Here I build full model. **Sex**, **smoker**, **region** and **children** are factors. We splitted our data, however **statsmodels** linear regression with formula requires combined data (both dependent and independent variables).

In [None]:
X_train["charges"] = y_train
model_train = smf.ols(formula="charges ~ age + bmi + C(sex) + C(smoker) + C(children) + C(region)", data=X_train).fit()

In [None]:
model_train.summary()

We see that $R^2_{train}$ = **0.766**, which is not so high. We also need to check it using test population.

In [None]:
print("Model adj.R^2 = {:.3f} (Train)".format(model_train.rsquared_adj))
mse_train = mean_squared_error(y_train, model_train.fittedvalues)
print("Total MSE = {:.3f} (Train)".format(mse_train))

test_r2 = r2_score(y_test, model_train.predict(X_test))
mse_test = mean_squared_error(y_test, model_train.predict(X_test))
test_r2_adj = adj_r2(test_r2, X_test, 6)
print("Model R^2 = {:.3f} (Test)".format(test_r2_adj))
print("Total MSE = {:.3f} (Test)".format(mse_test))
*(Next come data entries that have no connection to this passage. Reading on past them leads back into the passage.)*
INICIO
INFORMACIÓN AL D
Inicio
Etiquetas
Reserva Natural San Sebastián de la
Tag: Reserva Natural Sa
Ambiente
### Linear regression assumptions

Residue distribution significantly differ from normal. However we have a lot of obervations and this may not be critical.

In [None]:
plt.rc("figure", figsize=(10, 10))
qqPlot(model_train.resid)
norm_test = stats.shapiro(model_train.resid)
plt.title("Statistic = %.3f, p-value = %.3g" % norm_test)

In [None]:
cooks_distances_stat_models(model_train)

We see strange patterns in residue distribution and many of the residued decline for more than 2 sigma.

In [None]:
resid_distribution(model_train.fittedvalues, model_train.resid, scale=True)

## Selecting best model

Here I tried to build model "charges ~ (age + C(smoker) + children + bmi + C(sex))**2" model.

In [None]:
subset = insur_data.copy()
y = np.log(subset.charges)
X = subset.drop(columns="charges")
le = LabelEncoder()
X.sex = le.fit_transform(X.sex)
X.smoker = le.fit_transform(X.smoker)
X.region = le.fit_transform(X.region)
X.age = (X.age - X.age.mean()) / X.age.std()
X.bmi = (X.bmi - X.bmi.mean()) / X.bmi.std()
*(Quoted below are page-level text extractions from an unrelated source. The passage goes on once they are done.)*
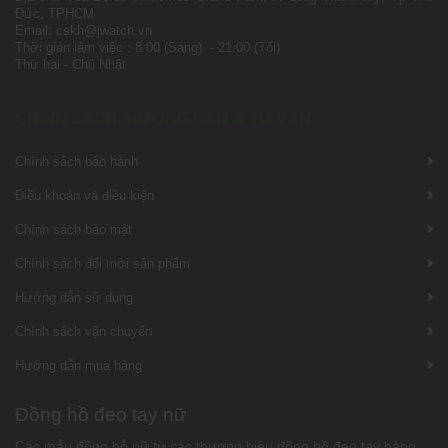
Đức, TPHCM
Email: cskh@jwatch.vn
Thời gian làm việc : 8:00 (Sáng) - 21:00 (Tối)
Thứ hai - Chủ Nhật
CHÍNH SÁCH, HƯỚNG DẪN & TƯ VẤN
Chính sách bảo hành
Điều khoản và điều kiện
Chính sách bảo mật
Chính sách đổi mới sản phẩm
Hướng dẫn sử dụng
Chính sách vận chuyển
Hướng dẫn mua hàng
Đồng hồ đeo tay nữ
Các mẫu đồng hỗ nữ từ các thương hiệu đồng hồ đeo tay hàng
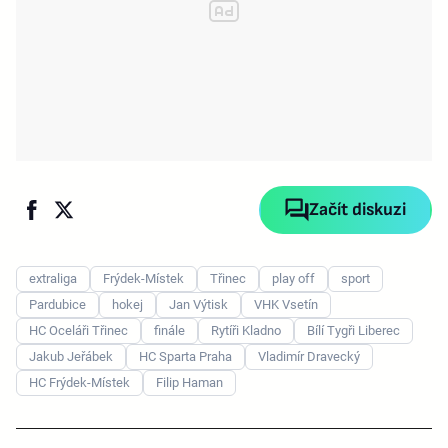
Začít diskuzi
extraliga
Frýdek-Místek
Třinec
play off
sport
Pardubice
hokej
Jan Výtisk
VHK Vsetín
HC Oceláři Třinec
finále
Rytíři Kladno
Bílí Tygři Liberec
Jakub Jeřábek
HC Sparta Praha
Vladimír Dravecký
HC Frýdek-Místek
Filip Haman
$R^2$ was calculated as mean adjusted $R^2$ for 50 different test populations. This yielded **0.815**.

In [None]:
r2 = 0
for seed in range(50):
    X_train, X_test, y_train, y_test = train_test_split(X, y, test_size = 0.2, random_state = seed)
    X_train.loc[:, "charges"] = y_train
    model_train = smf.ols(formula="charges ~ (age + C(smoker) + children + bmi + C(sex))**2", data=X_train).fit()
    test_r2 = r2_score(y_test, model_train.predict(X_test))
    test_r2_adj = adj_r2(test_r2, X_test, 16)
    r2 += test_r2_adj
print("adj.R^2 =", r2/50)

In [None]:
model_train.summary()

In [None]:
mse_train = mean_squared_error(y_train, model_train.fittedvalues)
print("Total MSE = {:.3f} (Train)".format(mse_train))
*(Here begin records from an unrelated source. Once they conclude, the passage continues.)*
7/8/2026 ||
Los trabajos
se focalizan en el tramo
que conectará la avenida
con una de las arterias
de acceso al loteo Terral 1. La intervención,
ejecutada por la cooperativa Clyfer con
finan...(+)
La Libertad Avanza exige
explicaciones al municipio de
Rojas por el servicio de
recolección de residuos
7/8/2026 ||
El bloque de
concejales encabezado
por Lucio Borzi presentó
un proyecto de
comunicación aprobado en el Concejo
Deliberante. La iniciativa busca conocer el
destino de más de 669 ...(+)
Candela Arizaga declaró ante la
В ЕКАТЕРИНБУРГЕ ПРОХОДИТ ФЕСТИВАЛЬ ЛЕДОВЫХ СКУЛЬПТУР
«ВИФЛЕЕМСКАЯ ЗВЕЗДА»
mse_test = mean_squared_error(y_test, model_train.predict(X_test))
print("Total MSE = {:.3f} (Test)".format(mse_test))

### Linear regression assumptions

In [None]:
qqPlot(model_train.resid)
norm_test = stats.shapiro(model_train.resid)
plt.title("Statistic = %.3f, p-value = %.3g" % norm_test)

In [None]:
cooks_distances_stat_models(model_train)

Now we see that a few residues decline significantly. Patterns in residues are still observed, but distribution is a bit better than in previous case.

In [None]:
resid_distribution(model_train.fittedvalues, model_train.resid, scale=True)

I suggest that the model described above can be used for prediction, but with caution. The problem is that we have a hidden variable with nearly 3 levels in our data. This does not allow us to build a reliable model without knowing it.